Reddit Sues Perplexity & AI Companies for Scraping Comments
- Reddit has escalated its fight against unauthorized use of its data for AI training, filing a lawsuit wednesday against Perplexity AI and three other companies.Teh suit alleges large-scale...
- What: Reddit is suing Perplexity AI, Oxylabs UAB, AWMProxy, and SerpApi for scraping Reddit content for AI training.
- The lawsuit claims the defendants employed "shady circumvention tactics" to bypass Reddit's protocols and extract data for commercial purposes.
Reddit Sues Perplexity and Others Over AI Data Scraping, Focusing on User Comments
Reddit has escalated its fight against unauthorized use of its data for AI training, filing a lawsuit wednesday against Perplexity AI and three other companies.Teh suit alleges large-scale scraping of Reddit content – specifically user comments – to feed AI models without permission, violating copyright, engaging in unfair competition, and unjustly enriching the defendants.This follows a similar lawsuit filed in June against Anthropic.
The lawsuit claims the defendants employed “shady circumvention tactics” to bypass Reddit’s protocols and extract data for commercial purposes. Reddit emphasizes its content,particularly its vibrant comment sections,as a unique and valuable resource. The platform argues that unauthorized scraping undermines its ability to control how its data is used and to protect its users.
“Reddit has rules,” the lawsuit states. “It does not permit unauthorized commercialization of Reddit content… If AI companies want to legally access Reddit data, they need to comply with Reddit’s policies.” Reddit points to agreements it has reached with companies like OpenAI and Google as examples of responsible data access, where safeguards are in place.
The defendants named in the suit are:
* Perplexity AI: A San Francisco-based AI chatbot focused on web search.
* Oxylabs UAB: A Lithuania-based web scraping service.
* AWMProxy: A Russian web domain company.
* serpapi: A Texas-based search engine results page (SERP) API provider.
The lawsuit builds on Reddit’s previous legal action against Anthropic, demonstrating a firm stance against unauthorized data usage. Perplexity AI responded to the Associated Press stating they will “fight vigorously for users’ rights to freely and fairly access public knowledge.”
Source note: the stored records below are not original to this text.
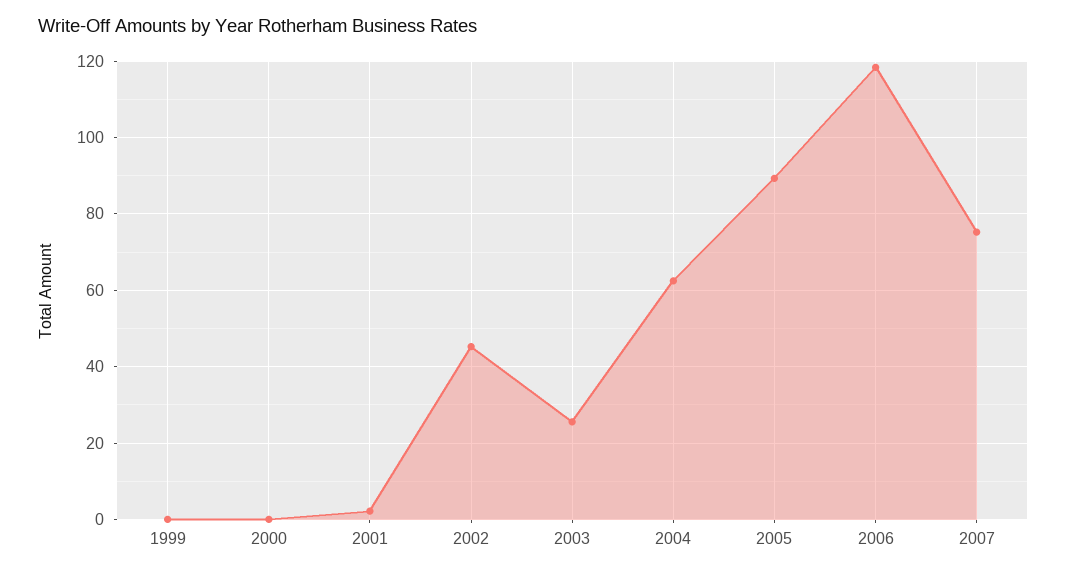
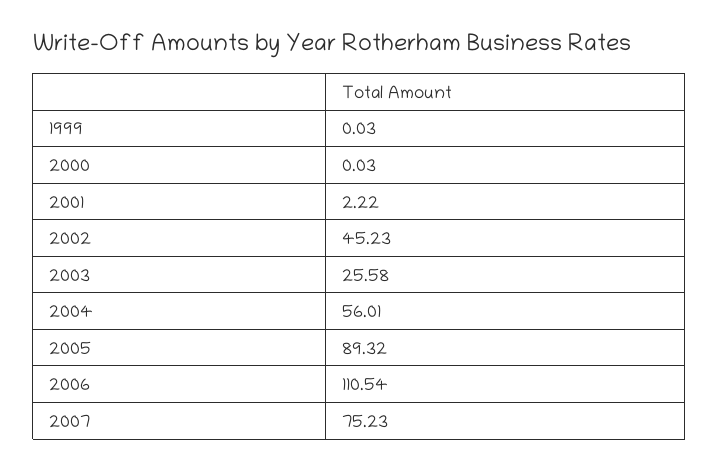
2004: 62 -> 56.01
2006: 118 -> 110.54

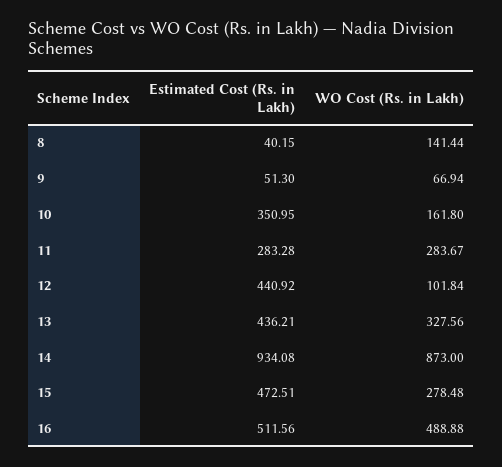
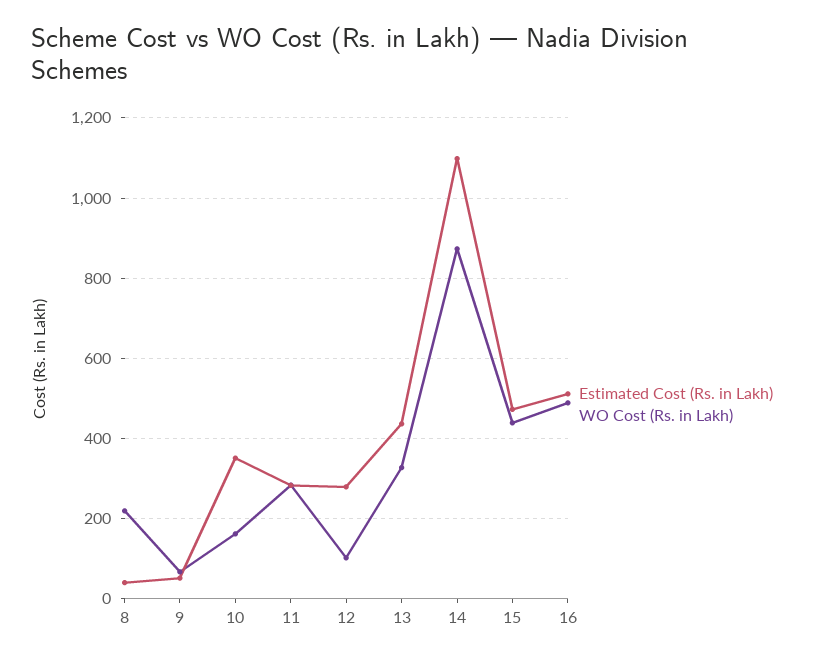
WO Cost (Rs. in Lakh), 8: 141.44 -> 220
Estimated Cost (Rs. in Lakh), 12: 440.92 -> 280
Estimated Cost (Rs. in Lakh), 14: 934.08 -> 1100
WO Cost (Rs. in Lakh), 15: 278.48 -> 440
This lawsuit is a critical moment in the ongoing debate about AI training data. Reddit isn’t simply protecting its intellectual property; it’s asserting control over how its community’s contributions are used. The value of reddit lies not just in the information shared, but in the dynamic, conversational nature of its forums. Scraping this data without permission risks devaluing that unique environment. We’re likely to see more platforms adopt similar legal strategies as AI development continues to accelerate, and the question of “fair use” in the context of large language models becomes increasingly complex. The fact that Reddit is distinguishing between companies that negotiate access and those that scrape is importent - it’s not anti-AI, but pro-responsible AI development.
– marcusrodriguez
The rise of AI has created a significant demand for training data, and web scraping has become a common method for acquiring it. Though, this practice raises legal and ethical concerns, particularly regarding copyright, terms of service, and user privacy.Here’s a breakdown of the types of companies involved in this ecosystem:
| Company Type | Role in Data Scraping | Example (from lawsuit) |
|---|---|---|
| AI Chatbot Developer | Utilizes scraped data to train large language models. | Perplexity AI |
| Web Scraping Service | Provides tools and infrastructure for extracting data from websites. | Oxylabs UAB |
| Proxy Provider | Offers IP addresses to mask scraping activity and bypass restrictions. | AWMProxy |
| SERP API Provider | Provides access to search engine results, often used for data collection. | SerpApi |
This case, along with the suit against Anthropic, signals Reddit’s determination to protect its data and establish clear rules for AI companies seeking to leverage its platform. The outcome will likely have far-reaching implications for the future of AI development and data governance.